FERRRRARRIIII

I was going to spend this article talking about Joseph Carlson, (a GOATed YouTuber) and his review of super investor moves in this last quarter. I was going to review Ackman’s, Buffett’s, and Burry’s, moves this last quarter, give my take, and parade my genius around their decisions, but a brilliant blast of light caught my mind and ensnared it. I cannot stop focusing on Ferrari. If you have read this website for a while, you know that I have long loved Ferrari, and if I had bought it when I first became interested in the position, I would have a tidy profit by now. But I did not buy. Once again, I must review my thoughts on Ferrari and my fear, and I will come to a decision on my future with the stock.

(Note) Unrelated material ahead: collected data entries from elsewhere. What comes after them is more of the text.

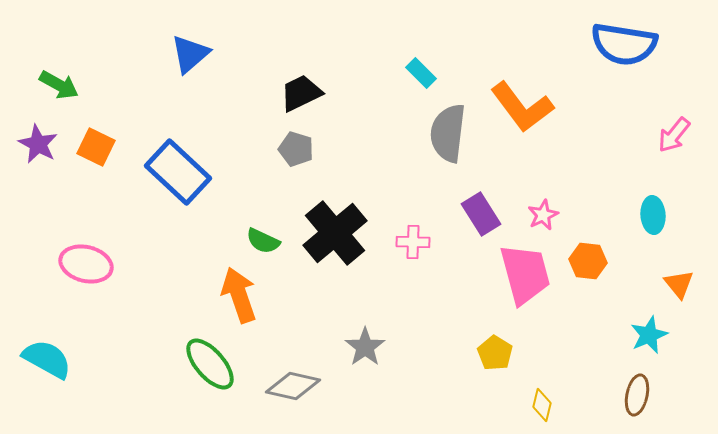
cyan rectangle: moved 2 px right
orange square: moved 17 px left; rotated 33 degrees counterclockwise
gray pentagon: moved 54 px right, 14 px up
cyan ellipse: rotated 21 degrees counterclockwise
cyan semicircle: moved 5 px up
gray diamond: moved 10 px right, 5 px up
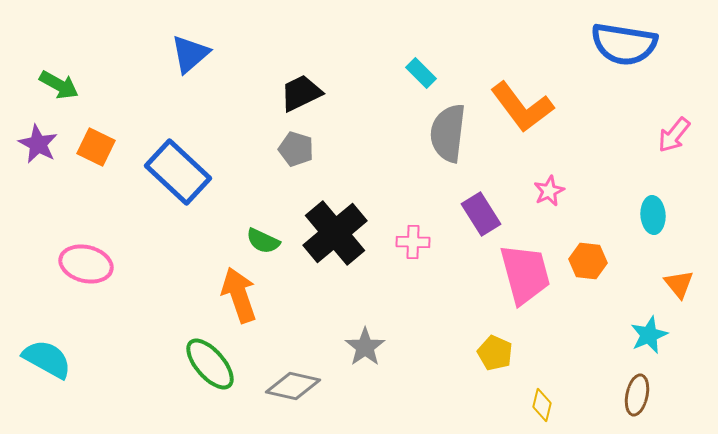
pink star: moved 6 px right, 24 px up
yellow pentagon: rotated 8 degrees counterclockwise
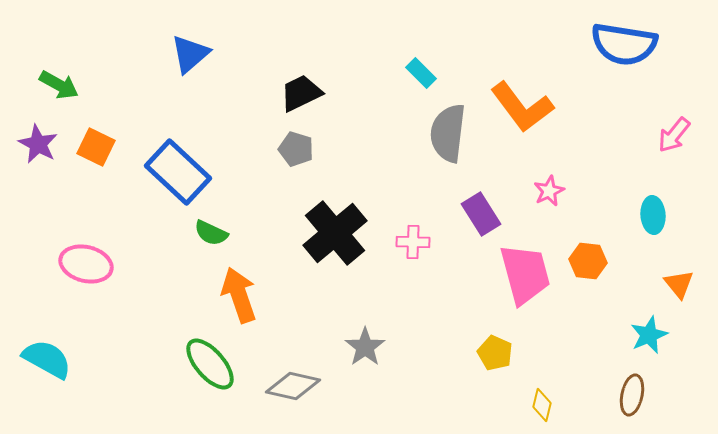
green semicircle: moved 52 px left, 8 px up
brown ellipse: moved 5 px left
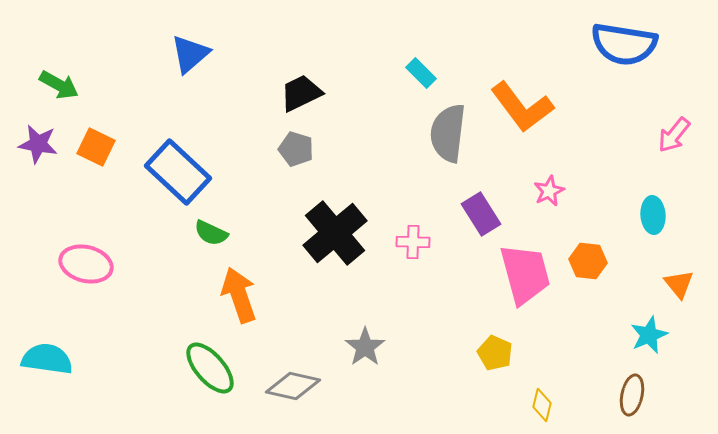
purple star: rotated 18 degrees counterclockwise
cyan semicircle: rotated 21 degrees counterclockwise
green ellipse: moved 4 px down
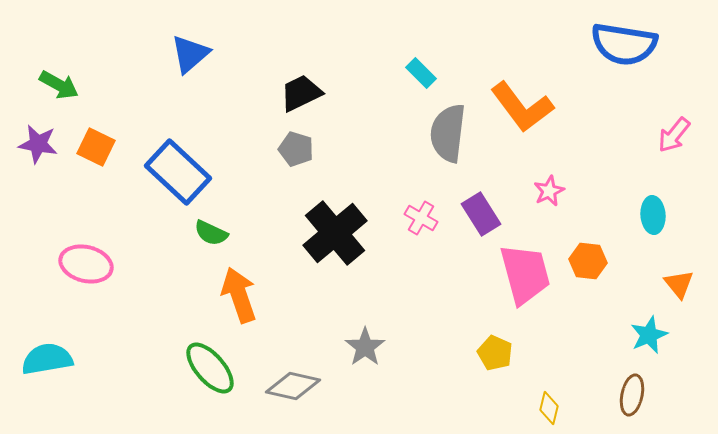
pink cross: moved 8 px right, 24 px up; rotated 28 degrees clockwise
cyan semicircle: rotated 18 degrees counterclockwise
yellow diamond: moved 7 px right, 3 px down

First, I will tell you something simple you need to know to understand Ferrari. Ferrari is a luxury company. Ferrari sold 15,663 cars last year. Toyota sold 715 cars for every one Ferrari sold. The scariest thing about Ferrari, and purchasing Ferrari stock, is the fear that Ferrari will overproduce and lose this mysterious, opulence it enjoys. Because once a luxury company loses its luxury status, it takes decades to reclaim it. As seen by Kering, the owner of Gucci. You always fear when a company like Ferrari has all this momentum. You cannot help but to see Icarus. I was waiting, waiting, waiting, for the fundamentals to catch up to Ferrari, and that was a mistake of mine. With the intrinsic value formula I use, Ferrari is overvalued by 61%, which makes me not want to buy, but Ferrari has been overvalued its entire existence, using PE, IV, etc. By whatever numerical measure you use, Ferrari is overvalued massively, yet the stock continues to flash upwards, which means that emotions come into play.

When stocks are traded on emotion and consumer sentiment, it can be scary, but that is when you as an investor have to do two things: investigate leadership and trust your own ability. It can be very scary to feel like you are buying at the crest of a tsunami, but in Ferrari’s case, their leadership, particularly their CEO, encourages so much confidence. Benedetto Vigna (10/10 Italian name) is Ferrari’s CEO, and he is great. Vigna is 55 years old, which is young for the CEO of such a massive company, and he has a unique perspective. He was a tech executive in Silicon Valley for years and developed a move-fast and break-things approach that he brought to Ferrari. When he came into power, he immediately crushed as many layers of bureaucracy as he could. This is not to say that he is some reckless, Musk-esque chump, but rather that he seeks efficiency in everything he does. When I first heard about his approach that removed entire teams of people and made the entire leadership structure much flatter, I was worried that meant maximizing profits at all costs, which would lead to my greatest fear: the erosion of the Ferrari brand. A brand that is propping up this massive valuation. But no, this man is as Ferrari as Craig Jelinek is Costco. He will not allow the brand to be eroded.

Investing in Ferrari is a scary proposition. The stock is, by all rational tools, overvalued massively. To invest in this company, you need to have an accurate emotional feel for the stock. I think I am going to invest in Ferrari because I do not think the brand will be eroded, Benedetto Vigna has a great name and genuinely understands how to grow Ferrari, and it is the greatest car company in the world.

In terms of my portfolio, I’m probably going to sell completely out of my Berkshire position and reinvest it all into Ferrari.